Wise CIOs, Project Leaders and businesses are making preparations. Dowling said, “People need to wake up and see that the world is changing really fast”, adding, “Organizations need to be open to more agile ways of working. Currently, the levels of people’s engagement across the world is quite shocking – we need to unleash their potential. When people enjoy what they do, know why their doing it and are empowered they become more engaged, motivated and connected.”
Callaghan agrees, “You need the ability to pivot very quickly. Speed is of the essence right now and organizations need to be aware that competitors are coming at them from all sides. They need to morph and to take advantage of the situation; to know where the pivots and threats are going to come from.”

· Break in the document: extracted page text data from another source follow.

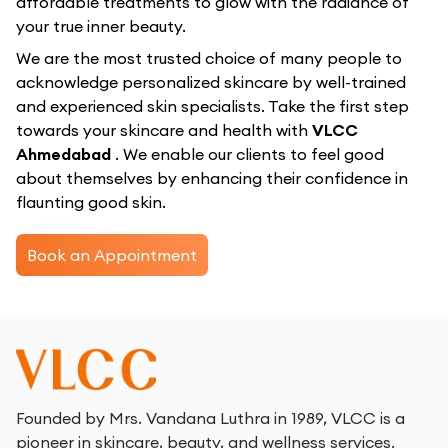
affordable treatments to glow with the radiance of
your true inner beauty.
We are the most trusted choice of many people to
acknowledge personalized skincare by well-trained
and experienced skin specialists. Take the first step
towards your skincare and health with
VLCC
Ahmedabad
. We enable our clients to feel good
about themselves by enhancing their confidence in
flaunting good skin.
Book an Appointment
Founded by Mrs. Vandana Luthra in 1989, VLCC is a
pioneer in skincare, beauty, and wellness services.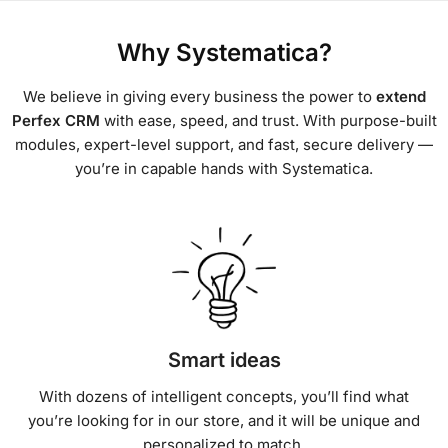
Why Systematica?
We believe in giving every business the power to
extend
Perfex CRM
with ease, speed, and trust. With purpose-built
modules, expert-level support, and fast, secure delivery —
you’re in capable hands with Systematica.
Smart ideas
With dozens of intelligent concepts, you’ll find what
you’re looking for in our store, and it will be unique and
personalized to match.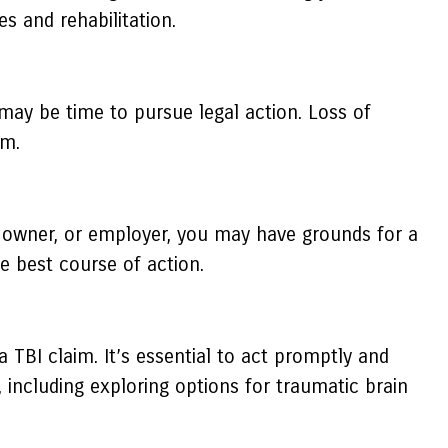
s and rehabilitation.
it may be time to pursue legal action. Loss of
im.
ty owner, or employer, you may have grounds for a
he best course of action.
a TBI claim. It’s essential to act promptly and
including exploring options for traumatic brain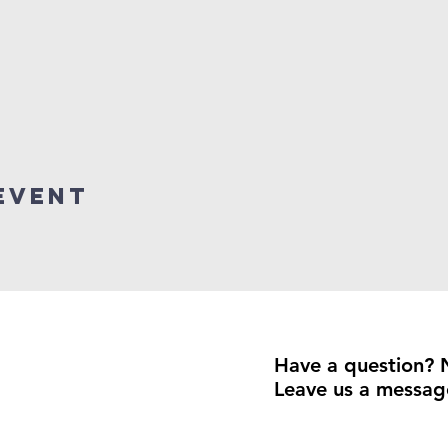
event
Have a question? 
Leave us a messag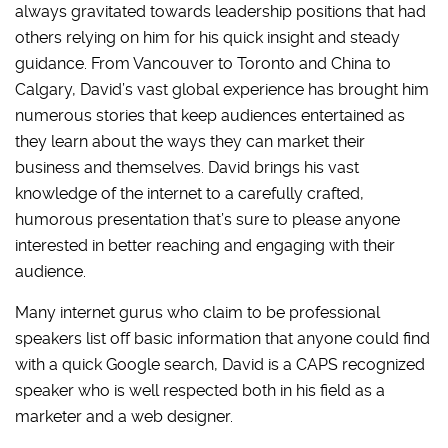
always gravitated towards leadership positions that had
others relying on him for his quick insight and steady
guidance. From Vancouver to Toronto and China to
Calgary, David’s vast global experience has brought him
numerous stories that keep audiences entertained as
they learn about the ways they can market their
business and themselves. David brings his vast
knowledge of the internet to a carefully crafted,
humorous presentation that’s sure to please anyone
interested in better reaching and engaging with their
audience.
Many internet gurus who claim to be professional
speakers list off basic information that anyone could find
with a quick Google search, David is a CAPS recognized
speaker who is well respected both in his field as a
marketer and a web designer.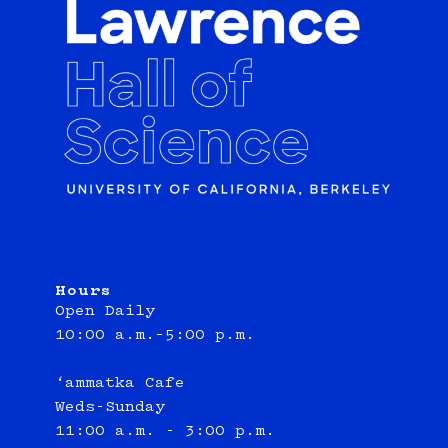
Hours
Open Daily
10:00 a.m.–5:00 p.m.
‘ammatka Cafe
Weds-Sunday
11:00 a.m. - 3:00 p.m.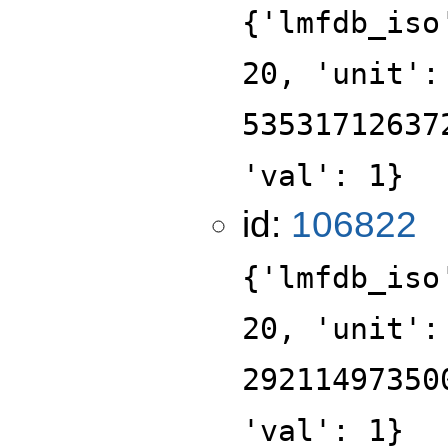
{'lmfdb_iso
20, 'unit':
53531712637
'val': 1}
id:
106822
{'lmfdb_iso
20, 'unit':
29211497350
'val': 1}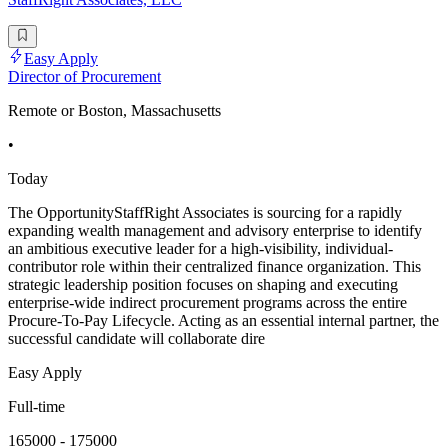
Easy Apply
Director of Procurement
Remote or Boston, Massachusetts
•
Today
The OpportunityStaffRight Associates is sourcing for a rapidly
expanding wealth management and advisory enterprise to identify
an ambitious executive leader for a high-visibility, individual-
contributor role within their centralized finance organization. This
strategic leadership position focuses on shaping and executing
enterprise-wide indirect procurement programs across the entire
Procure-To-Pay Lifecycle. Acting as an essential internal partner, the
successful candidate will collaborate dire
Easy Apply
Full-time
165000 - 175000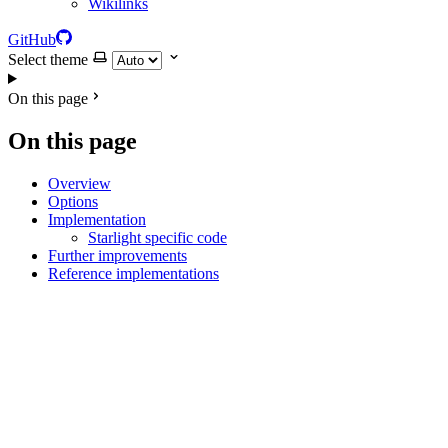
Wikilinks
GitHub
Select theme
On this page
On this page
Overview
Options
Implementation
Starlight specific code
Further improvements
Reference implementations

I don’t know whether the ratio of technology change over the last 30 years compared with the next 30 years will be 1:99, that sounds (paradoxically) both Orwellian and utterly plausible! What I do know though, and there is some comfort in this, is that the Project Management as a Service universe is expanding with solutions at a rate that is keeping pace with the IT project industry finding new challenges. So, however, your business and your IT Project operation evolves, there will be best practice help available.
In conclusion, like with most change, it’s how YOU react that determines your destiny. Nothing lasts forever, I remember the postman once telling me that he had a job for life, I often talk with him about this as he pulls me a pint in one of our local pubs. The point is, things change, you have to either adapt and embrace it or quickly become obsolete.